“An industry-wide initiative to create an ESG digital cloud-based data disclosure platform has been taken through which all BGMEA members will be disclosing their data on the platform,” said Bangladesh Garment Manufacturers and Exporters Association (BGMEA) President Faruque Hassan.
The BGMEA president made the disclosure while speaking at a webinar on Thursday on a latest publication of the International Trade Centre (ITC), titled ‘Good practices in the global apparel industry’.
ITC Programme Officer Delphine Clement and author of the publication and Chief Executive Officer of Rajesh Bheda Consulting Dr Rajesh Bheda moderated the webinar that shed light on the apparel companies’ experiences and contributions to the publication.
They also shared their know-how and views on the best practices in the global textile and clothing sector.
The guidebook covers 28 good practices with 33 case studies along the value-chain stages of design and pre-production, production and quality, social and environmental sustainability, branding and marketing as well as institutional and sector-level good practices.
Asked, Sheikh H M Mustafiz, chairman of BGMEA standing committee on sustainability, said each of their members would provide information that would help understand their current status related to the 20 goals.
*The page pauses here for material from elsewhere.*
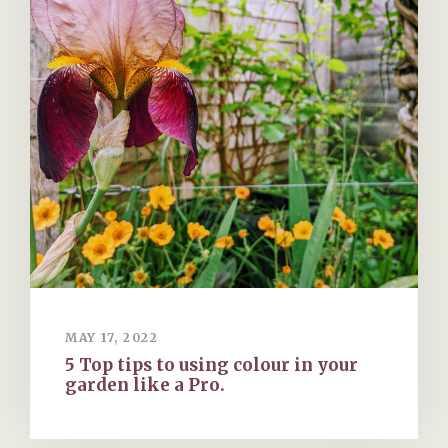
MAY 17, 2022
5 Top tips to using colour in your
garden like a Pro.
“Currently, we don’t have any specific information on how many factories have solar panels or what they are doing to achieve the target of reducing 30 per cent carbon emission by 2030,” he explained.
The digital ESG database, which is expected to be launched early 2023, will also give an idea what measures are required to achieve the 2030 targets, said Mr Mustafiz, also managing director of Cute Dress Industry Ltd.
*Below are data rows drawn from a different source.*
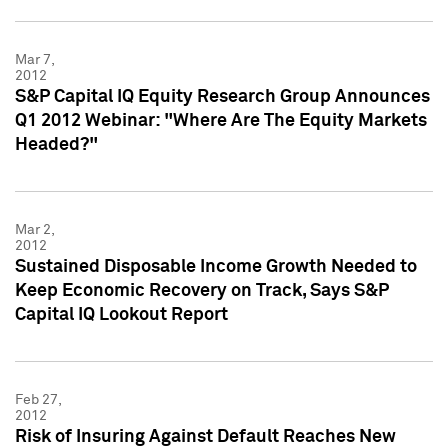
Mar 7,
2012
S&P Capital IQ Equity Research Group Announces
Q1 2012 Webinar: "Where Are The Equity Markets
Headed?"
Mar 2,
2012
Sustained Disposable Income Growth Needed to
Keep Economic Recovery on Track, Says S&P
Capital IQ Lookout Report
Feb 27,
2012
Risk of Insuring Against Default Reaches New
BGMEA’ environmental goals include manufacturing half of the apparel products by using recyclable materials by 2030, and reducing energy consumption and blue water footprint by 30 per cent and 50 per cent respectively, he added.
Its social targets include 100 per cent gender equality, inclusive and decent work, and institutionalisation of skill development and creation of 6.0 million jobs by 2030.
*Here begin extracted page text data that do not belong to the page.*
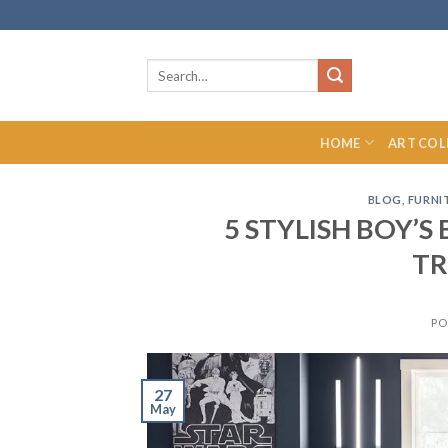
Skip
to
content
Search
for:
HOME
ART COL
BLOG
,
FURNI
5 STYLISH BOY’
TR
PO
27
May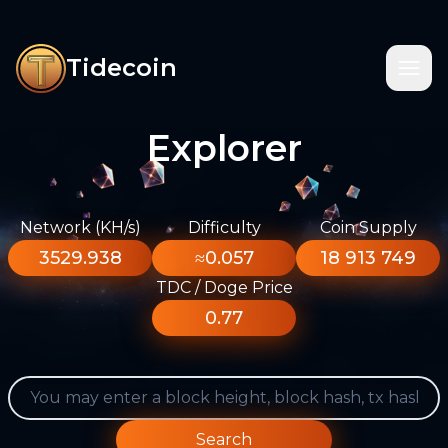
Tidecoin
Explorer
Network (KH/s)
Difficulty
Coin Supply
3529.938
≈0.057
18 913 749
TDC / Doge Price
0.77
Search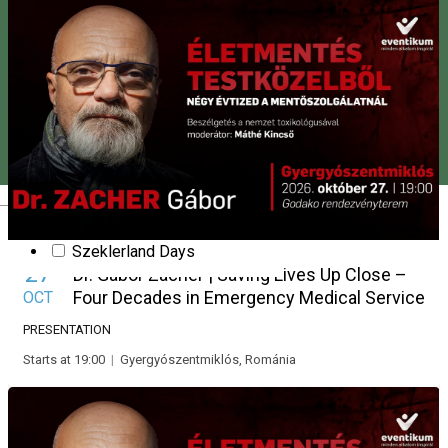
Party
Presentation
New Year's Eve
Pentecost
Slam poetry
Show
Stand up comedy
Fair
Theatre
Valentine’s Day
Magyar
Workshop
Harghita County Days
Szeklerland Days
27
Dr. Gábor Zacher | Saving Lives Up Close –
Four Decades in Emergency Medical Service
OCT
PRESENTATION
Starts at 19:00
|
Gyergyószentmiklós, Románia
In addition, the governance targets include achieving $100 billion export earnings and 100 per cent data reporting, and raising productivity and efficiency to 60 per cent, Mr Mustafiz added.
According to economists and experts, the prospects of Bangladesh’s exports to the EU critically depend on ESG compliance which is also prominent in the world trade and investment landscape.
Long-term sourcing decisions are made based on workplace safety, labour conditions and environmental compliance, they said.
Fashion firms and merchants are becoming more serious about the introduction of stricter environmental and ethical requirements and certifications, along with factory working conditions and workers’ safety, they observed.
With many green garment factories, Bangladesh has already taken a considerable stride forward but the RMG industry has several additional ESG challenges, such as excessive water usage, weak labour standards, and inadequate waste management, which might continue to harm export prospects unless immediate and comprehensive remedial actions are taken, they noted.
Therefore, they recommended enhancing ESG compliance to attract foreign investment and boost exports.